WHAT NEEDS TO BE DONE
Count the lines in the items below that contain the string "crops", matching case exactly, and give only the number.

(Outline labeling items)
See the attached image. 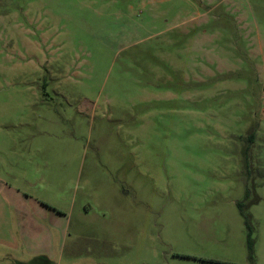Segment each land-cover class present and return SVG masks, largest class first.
<instances>
[{
    "label": "rangeland",
    "instance_id": "obj_1",
    "mask_svg": "<svg viewBox=\"0 0 264 264\" xmlns=\"http://www.w3.org/2000/svg\"><path fill=\"white\" fill-rule=\"evenodd\" d=\"M0 176V264H264V0H0Z\"/></svg>",
    "mask_w": 264,
    "mask_h": 264
},
{
    "label": "crops",
    "instance_id": "obj_2",
    "mask_svg": "<svg viewBox=\"0 0 264 264\" xmlns=\"http://www.w3.org/2000/svg\"><path fill=\"white\" fill-rule=\"evenodd\" d=\"M8 182L4 178H1L0 176V222H3L5 225L7 232L3 230V239L7 241L9 238L10 230H9V224H10V215L9 211L10 208H13L12 201L10 198H12V193H10L9 189L12 188L8 186ZM8 188V189H7ZM4 228V227H3ZM1 236V235H0ZM28 251H31L28 249ZM35 253V252H33Z\"/></svg>",
    "mask_w": 264,
    "mask_h": 264
},
{
    "label": "trees",
    "instance_id": "obj_3",
    "mask_svg": "<svg viewBox=\"0 0 264 264\" xmlns=\"http://www.w3.org/2000/svg\"><path fill=\"white\" fill-rule=\"evenodd\" d=\"M253 138H254V137H249L250 141H253ZM239 204H240V206H242V203H241V202H240ZM246 217H247L246 222H247L248 226H250V225H251V223H250V215H247ZM250 227H251V226H250ZM249 245H250L251 258H254L253 242H252V239L250 240V244H249Z\"/></svg>",
    "mask_w": 264,
    "mask_h": 264
}]
</instances>
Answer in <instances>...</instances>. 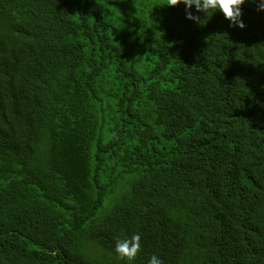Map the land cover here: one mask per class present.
I'll list each match as a JSON object with an SVG mask.
<instances>
[{
  "label": "trees",
  "instance_id": "1",
  "mask_svg": "<svg viewBox=\"0 0 264 264\" xmlns=\"http://www.w3.org/2000/svg\"><path fill=\"white\" fill-rule=\"evenodd\" d=\"M259 2L0 0V264H264Z\"/></svg>",
  "mask_w": 264,
  "mask_h": 264
},
{
  "label": "clouds",
  "instance_id": "2",
  "mask_svg": "<svg viewBox=\"0 0 264 264\" xmlns=\"http://www.w3.org/2000/svg\"><path fill=\"white\" fill-rule=\"evenodd\" d=\"M256 3L257 0H252ZM180 4L186 5V18L195 21L197 24H201V18L192 14L191 9L195 5L196 11L204 13L205 17L209 13H215L220 11L223 13L225 19L230 21V26H236L241 29L245 27L241 16V6L245 4V0H167L166 5L168 7H176ZM258 11L264 10V0H260L257 7ZM172 138H165L158 135V138L154 141L155 145L164 150H169L173 145ZM141 237L139 234H133L130 238L116 239L115 252L119 259L125 260L128 264H132L141 251ZM148 264H163V261L156 255H152Z\"/></svg>",
  "mask_w": 264,
  "mask_h": 264
}]
</instances>
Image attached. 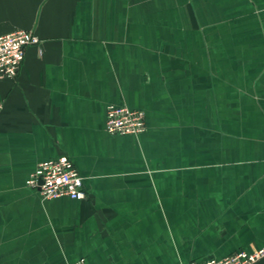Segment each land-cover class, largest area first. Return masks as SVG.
I'll use <instances>...</instances> for the list:
<instances>
[{
    "label": "crops",
    "instance_id": "crops-1",
    "mask_svg": "<svg viewBox=\"0 0 264 264\" xmlns=\"http://www.w3.org/2000/svg\"><path fill=\"white\" fill-rule=\"evenodd\" d=\"M17 29L40 42L0 79V264L264 247V0H0V36ZM110 103L146 130L108 133ZM63 154L86 198L26 184Z\"/></svg>",
    "mask_w": 264,
    "mask_h": 264
},
{
    "label": "built area",
    "instance_id": "built-area-1",
    "mask_svg": "<svg viewBox=\"0 0 264 264\" xmlns=\"http://www.w3.org/2000/svg\"><path fill=\"white\" fill-rule=\"evenodd\" d=\"M40 42L38 35L27 29H17L0 36V79L16 78L25 59L27 47ZM106 130L110 134L138 135L147 128L146 113L126 104L110 103L107 106ZM26 184L36 188L45 199L87 197L83 176L68 155L40 161L28 177ZM264 256V247L251 251L240 250L230 255L189 264H253ZM84 260L73 264H83Z\"/></svg>",
    "mask_w": 264,
    "mask_h": 264
}]
</instances>
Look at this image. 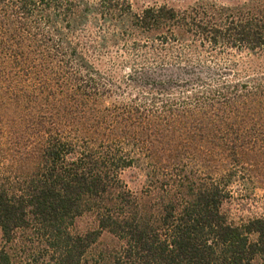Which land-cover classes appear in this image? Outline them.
<instances>
[{"label": "trees", "instance_id": "obj_1", "mask_svg": "<svg viewBox=\"0 0 264 264\" xmlns=\"http://www.w3.org/2000/svg\"><path fill=\"white\" fill-rule=\"evenodd\" d=\"M129 40L152 57L118 82L93 55ZM233 51L264 57V0H0V264H264V218L224 211L264 187V72Z\"/></svg>", "mask_w": 264, "mask_h": 264}, {"label": "rangeland", "instance_id": "obj_2", "mask_svg": "<svg viewBox=\"0 0 264 264\" xmlns=\"http://www.w3.org/2000/svg\"><path fill=\"white\" fill-rule=\"evenodd\" d=\"M91 4H97L101 0H87ZM133 10L141 12L147 8L169 5L177 9H186L201 0H129ZM214 1L218 4L232 6L243 3L247 0H203ZM107 27L101 21L93 22L83 32L82 38L84 43L92 42L97 37L104 35ZM133 40L123 41L119 45L110 46L104 51H100L93 55V60L97 62V67L109 78H115L120 82L130 72L132 66L142 64L141 62L147 58H151V50L148 48L135 49ZM91 56V55H90ZM219 63L236 65L234 73L239 77L264 72V57L248 52L233 51L220 56ZM133 92L123 90L116 94L112 100L106 104L123 103L131 99ZM21 138H0L3 144L4 155L10 153L11 142H18ZM3 155V154H2ZM0 157V164L7 163L5 156ZM123 179L133 192H140L144 186L145 178L137 170H127L123 175ZM232 198L225 204L224 211L228 215L231 222L240 224L253 218H264V187L255 183L252 186L246 187L242 183H236L231 188ZM3 244L2 231L0 229V247Z\"/></svg>", "mask_w": 264, "mask_h": 264}]
</instances>
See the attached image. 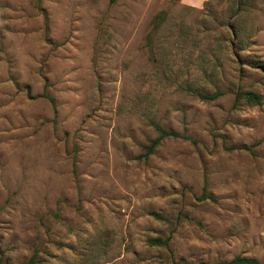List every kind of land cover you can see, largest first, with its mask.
Instances as JSON below:
<instances>
[{
	"label": "rangeland",
	"instance_id": "1",
	"mask_svg": "<svg viewBox=\"0 0 264 264\" xmlns=\"http://www.w3.org/2000/svg\"><path fill=\"white\" fill-rule=\"evenodd\" d=\"M254 65L264 0H0V264H264Z\"/></svg>",
	"mask_w": 264,
	"mask_h": 264
},
{
	"label": "trees",
	"instance_id": "2",
	"mask_svg": "<svg viewBox=\"0 0 264 264\" xmlns=\"http://www.w3.org/2000/svg\"><path fill=\"white\" fill-rule=\"evenodd\" d=\"M116 0H111L112 3H114ZM38 4L41 6V0H38ZM162 14H158L154 19V27L158 28V26L161 23ZM255 68H260L264 70V65H254ZM221 95V92L213 93L212 95H204V98L208 99H214ZM237 101L239 100H245L249 103H255L259 104L263 101V96L253 92V91H239L236 94ZM157 130V136L150 140L149 144L145 145V153L144 156H150L154 153L155 149L167 138H173L178 137L179 134L176 131L165 129L159 125L155 126ZM200 200H215L213 195L211 193H208L206 191L203 192V194L199 197ZM159 216L158 214H155ZM148 241L152 245H168L170 241V237L162 238V237H156V238H149ZM255 260L252 258H247L243 256H236L230 261H224V262H216L212 264H254Z\"/></svg>",
	"mask_w": 264,
	"mask_h": 264
},
{
	"label": "crops",
	"instance_id": "3",
	"mask_svg": "<svg viewBox=\"0 0 264 264\" xmlns=\"http://www.w3.org/2000/svg\"><path fill=\"white\" fill-rule=\"evenodd\" d=\"M186 1L188 4H190L193 7L200 6L201 3L203 2V0H186Z\"/></svg>",
	"mask_w": 264,
	"mask_h": 264
}]
</instances>
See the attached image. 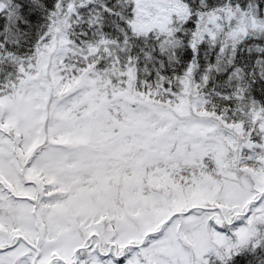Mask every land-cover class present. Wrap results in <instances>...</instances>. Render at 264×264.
<instances>
[{
  "label": "snow or ice",
  "instance_id": "snow-or-ice-1",
  "mask_svg": "<svg viewBox=\"0 0 264 264\" xmlns=\"http://www.w3.org/2000/svg\"><path fill=\"white\" fill-rule=\"evenodd\" d=\"M0 264H264V0H0Z\"/></svg>",
  "mask_w": 264,
  "mask_h": 264
}]
</instances>
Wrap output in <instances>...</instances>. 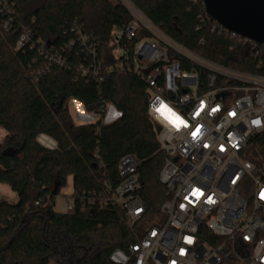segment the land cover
Listing matches in <instances>:
<instances>
[{
  "label": "trees",
  "instance_id": "obj_1",
  "mask_svg": "<svg viewBox=\"0 0 264 264\" xmlns=\"http://www.w3.org/2000/svg\"><path fill=\"white\" fill-rule=\"evenodd\" d=\"M177 44L230 69L264 75L245 47L219 33L202 0H124ZM123 0H15L16 18L5 32L0 15V183L16 193L15 203L0 201V264H112L110 254L141 235L145 221L158 217L169 199L159 181L164 157L147 116L145 83L131 73L109 71L116 63L113 35L133 16ZM76 30L90 38L101 72L83 75L92 55ZM27 32L28 42L15 50ZM191 66H184L190 69ZM107 72V73H106ZM100 113L111 104L120 117L103 125L77 124L69 103ZM46 136L54 149L37 138ZM140 161L138 195L145 218L130 229L123 212L108 204L71 214L55 211V198L72 178L71 197L100 192L120 182L119 160ZM244 158L264 169V131L251 137ZM132 264V263H129Z\"/></svg>",
  "mask_w": 264,
  "mask_h": 264
},
{
  "label": "built area",
  "instance_id": "obj_2",
  "mask_svg": "<svg viewBox=\"0 0 264 264\" xmlns=\"http://www.w3.org/2000/svg\"><path fill=\"white\" fill-rule=\"evenodd\" d=\"M124 3L133 20L113 35L111 44L122 50V56L108 72L131 73L145 83L147 116L157 135L158 152L164 157L159 181L169 199L161 205L158 217L139 226L141 235L128 245L127 252L114 250L110 262L264 264V169H256L243 156L251 137L264 131V75L236 71L189 51ZM15 6V0H0L5 32L16 18ZM217 26L219 33L245 47L257 68L263 65L264 44ZM76 31L79 44L88 46L93 59L81 72L97 79L102 68L96 63V46L89 45L90 38L81 30ZM28 40L24 32L15 50ZM74 103L85 118L82 124L100 121L108 125L120 117L111 104L92 114ZM161 104L188 126L176 128L156 111ZM47 139L50 145L44 144ZM37 141L51 150L56 146L43 135ZM139 166L134 156H123L117 165L119 184H106L104 190L84 197H66L67 213L74 212L76 200L81 210L112 204L123 212L130 229L137 228L147 213L138 195Z\"/></svg>",
  "mask_w": 264,
  "mask_h": 264
},
{
  "label": "water",
  "instance_id": "obj_3",
  "mask_svg": "<svg viewBox=\"0 0 264 264\" xmlns=\"http://www.w3.org/2000/svg\"><path fill=\"white\" fill-rule=\"evenodd\" d=\"M206 14L223 29L264 44V0H202Z\"/></svg>",
  "mask_w": 264,
  "mask_h": 264
},
{
  "label": "rangeland",
  "instance_id": "obj_4",
  "mask_svg": "<svg viewBox=\"0 0 264 264\" xmlns=\"http://www.w3.org/2000/svg\"><path fill=\"white\" fill-rule=\"evenodd\" d=\"M113 54L115 59H119L122 56V50L119 47H116L113 50ZM69 110L71 115L73 116L74 121L77 124H82L84 121V117L81 114L80 107L71 101L69 103ZM83 110V109H82ZM110 108L108 107L107 111ZM84 111V110H83ZM5 136V132L0 130V141ZM73 194V185L71 176L67 177L66 185L61 189L60 194L55 198V211L58 213L66 214V197H71ZM17 200V195L14 193L7 184L0 183V201H6L8 203H14Z\"/></svg>",
  "mask_w": 264,
  "mask_h": 264
},
{
  "label": "snow or ice",
  "instance_id": "obj_5",
  "mask_svg": "<svg viewBox=\"0 0 264 264\" xmlns=\"http://www.w3.org/2000/svg\"><path fill=\"white\" fill-rule=\"evenodd\" d=\"M157 112H160L162 115H165V118L168 119L176 128H179L181 125L187 127L188 125L184 120H182L178 115L173 113L171 109H168L166 105L161 104L159 108L156 109ZM199 114V113H197ZM256 123H259L258 121ZM200 132V128L198 127L196 131L192 133L195 138ZM193 195H199V193L194 192ZM261 198H264V193H261Z\"/></svg>",
  "mask_w": 264,
  "mask_h": 264
},
{
  "label": "bare ground",
  "instance_id": "obj_6",
  "mask_svg": "<svg viewBox=\"0 0 264 264\" xmlns=\"http://www.w3.org/2000/svg\"><path fill=\"white\" fill-rule=\"evenodd\" d=\"M44 144H48V145H50L51 142L47 139V140H44Z\"/></svg>",
  "mask_w": 264,
  "mask_h": 264
},
{
  "label": "crops",
  "instance_id": "obj_7",
  "mask_svg": "<svg viewBox=\"0 0 264 264\" xmlns=\"http://www.w3.org/2000/svg\"><path fill=\"white\" fill-rule=\"evenodd\" d=\"M15 202H16V201H15ZM15 202H14V203H15Z\"/></svg>",
  "mask_w": 264,
  "mask_h": 264
}]
</instances>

RESULT FOR THIS EXERCISE
5